In the material below, rewrite the lines from the one containing "2025-10-29 01:51" up to and including the one containing "быстрого соединения.", putting "надёжного" in place of "стабильного" and leaving everything else unchanged.

Page images and extracted text
*** Begin section ***

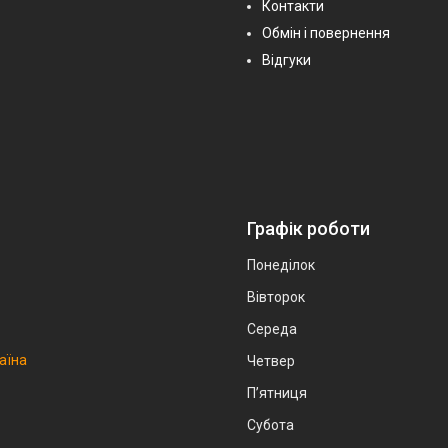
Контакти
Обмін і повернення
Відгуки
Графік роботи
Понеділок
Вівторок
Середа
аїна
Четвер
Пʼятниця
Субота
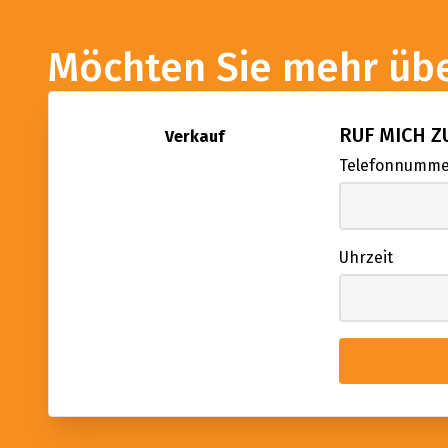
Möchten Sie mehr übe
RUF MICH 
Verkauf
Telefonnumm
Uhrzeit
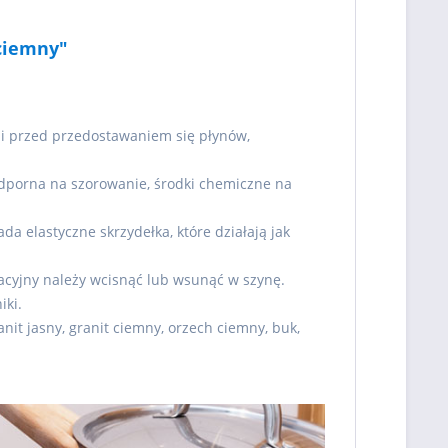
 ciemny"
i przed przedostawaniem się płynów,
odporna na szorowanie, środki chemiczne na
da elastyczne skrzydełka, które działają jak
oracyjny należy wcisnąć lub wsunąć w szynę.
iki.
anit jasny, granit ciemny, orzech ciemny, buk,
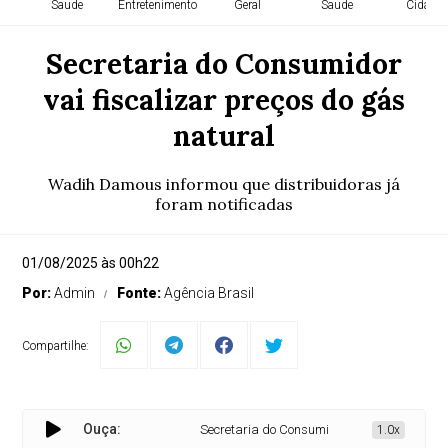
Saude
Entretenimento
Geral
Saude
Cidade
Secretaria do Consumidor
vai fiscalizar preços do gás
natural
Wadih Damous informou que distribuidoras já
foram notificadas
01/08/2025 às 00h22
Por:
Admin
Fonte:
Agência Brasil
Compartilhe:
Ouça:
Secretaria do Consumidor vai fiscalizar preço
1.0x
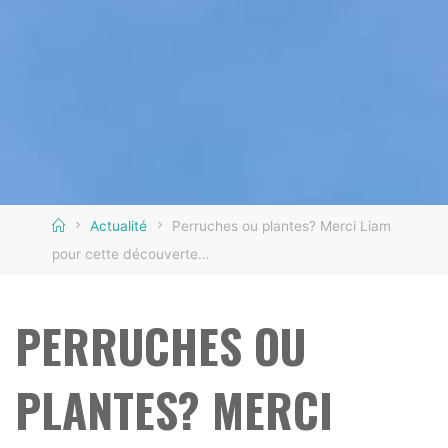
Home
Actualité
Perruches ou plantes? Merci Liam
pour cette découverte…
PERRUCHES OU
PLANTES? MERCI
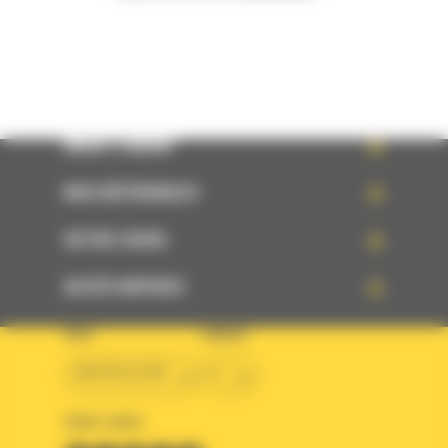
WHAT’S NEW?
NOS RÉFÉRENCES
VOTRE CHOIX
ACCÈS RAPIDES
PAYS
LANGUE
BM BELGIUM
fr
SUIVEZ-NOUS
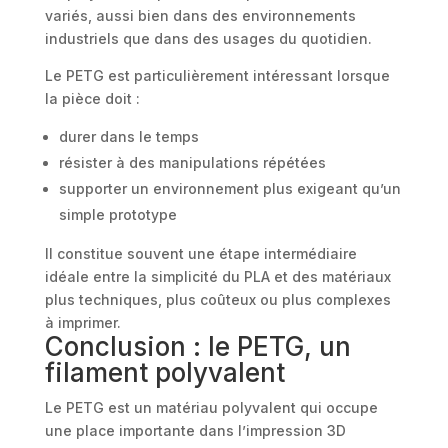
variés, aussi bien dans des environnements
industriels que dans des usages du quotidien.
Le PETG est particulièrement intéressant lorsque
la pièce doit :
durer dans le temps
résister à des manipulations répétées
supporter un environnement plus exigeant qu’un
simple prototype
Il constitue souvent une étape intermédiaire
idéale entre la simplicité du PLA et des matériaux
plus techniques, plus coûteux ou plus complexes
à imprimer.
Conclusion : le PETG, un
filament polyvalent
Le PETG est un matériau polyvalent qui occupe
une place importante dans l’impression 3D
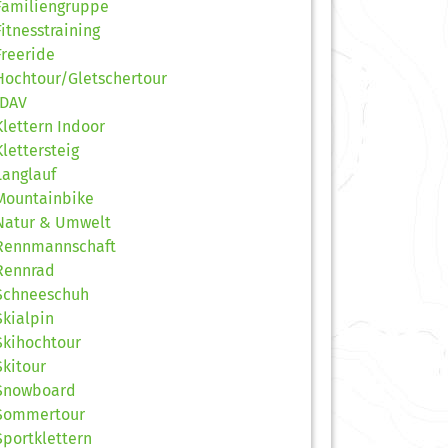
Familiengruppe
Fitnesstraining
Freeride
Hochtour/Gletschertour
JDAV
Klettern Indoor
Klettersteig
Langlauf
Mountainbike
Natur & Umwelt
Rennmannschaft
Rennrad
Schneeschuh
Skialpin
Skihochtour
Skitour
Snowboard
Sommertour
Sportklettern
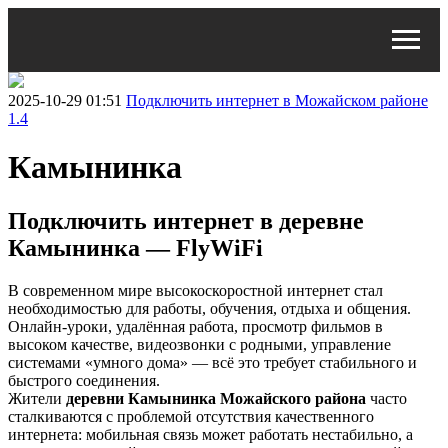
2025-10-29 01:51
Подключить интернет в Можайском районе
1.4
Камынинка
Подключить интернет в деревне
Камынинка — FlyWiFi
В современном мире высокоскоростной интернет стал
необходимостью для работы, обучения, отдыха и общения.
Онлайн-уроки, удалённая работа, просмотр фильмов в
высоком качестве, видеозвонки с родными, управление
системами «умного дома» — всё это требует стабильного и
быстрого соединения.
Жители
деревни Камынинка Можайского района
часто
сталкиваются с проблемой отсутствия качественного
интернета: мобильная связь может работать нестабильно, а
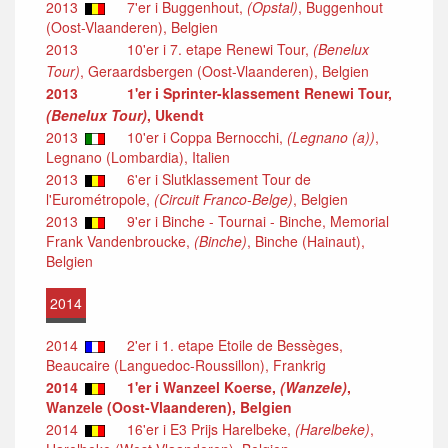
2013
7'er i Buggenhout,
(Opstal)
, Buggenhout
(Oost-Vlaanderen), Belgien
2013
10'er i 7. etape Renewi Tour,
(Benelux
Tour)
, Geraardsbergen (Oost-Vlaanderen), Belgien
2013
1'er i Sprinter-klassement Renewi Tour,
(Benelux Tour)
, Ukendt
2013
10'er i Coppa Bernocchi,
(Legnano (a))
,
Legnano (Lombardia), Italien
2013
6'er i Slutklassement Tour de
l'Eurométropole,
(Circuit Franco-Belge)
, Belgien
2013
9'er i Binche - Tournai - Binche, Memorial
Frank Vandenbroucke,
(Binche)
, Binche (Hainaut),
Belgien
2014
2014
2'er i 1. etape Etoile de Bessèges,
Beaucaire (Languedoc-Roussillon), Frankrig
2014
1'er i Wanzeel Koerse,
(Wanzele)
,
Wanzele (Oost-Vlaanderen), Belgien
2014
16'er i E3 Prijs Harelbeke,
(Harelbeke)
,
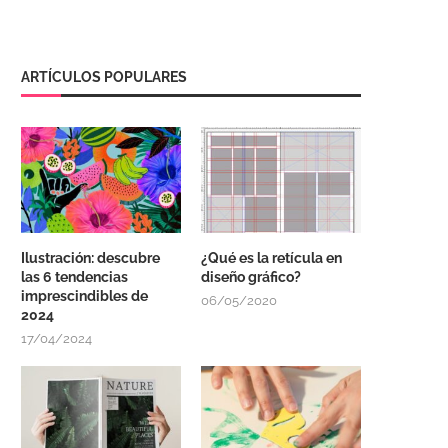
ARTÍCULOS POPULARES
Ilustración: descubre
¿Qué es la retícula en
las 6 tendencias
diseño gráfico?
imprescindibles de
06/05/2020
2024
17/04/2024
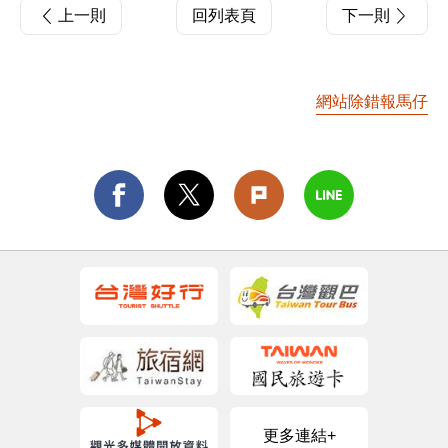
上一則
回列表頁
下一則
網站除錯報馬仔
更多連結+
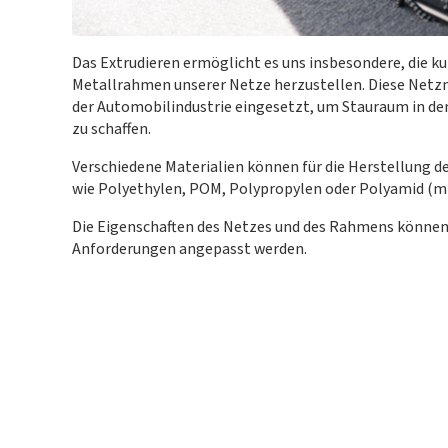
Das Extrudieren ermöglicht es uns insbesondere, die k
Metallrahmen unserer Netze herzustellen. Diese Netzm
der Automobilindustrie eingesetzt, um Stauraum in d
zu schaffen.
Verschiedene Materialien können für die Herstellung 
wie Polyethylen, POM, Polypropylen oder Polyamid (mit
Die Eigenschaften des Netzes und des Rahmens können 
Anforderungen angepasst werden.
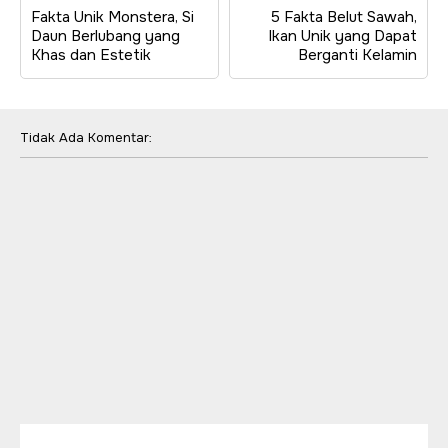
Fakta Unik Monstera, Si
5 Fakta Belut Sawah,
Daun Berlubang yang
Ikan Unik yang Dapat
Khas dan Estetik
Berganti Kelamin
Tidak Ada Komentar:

*** End section ***

FINAL ANSWER ::
2025-10-29 01:51
Подключить интернет в Можайском районе
1.4
Камынинка
Подключить интернет в деревне
Камынинка — FlyWiFi
В современном мире высокоскоростной интернет стал
необходимостью для работы, обучения, отдыха и общения.
Онлайн-уроки, удалённая работа, просмотр фильмов в
высоком качестве, видеозвонки с родными, управление
системами «умного дома» — всё это требует надёжного и
быстрого соединения.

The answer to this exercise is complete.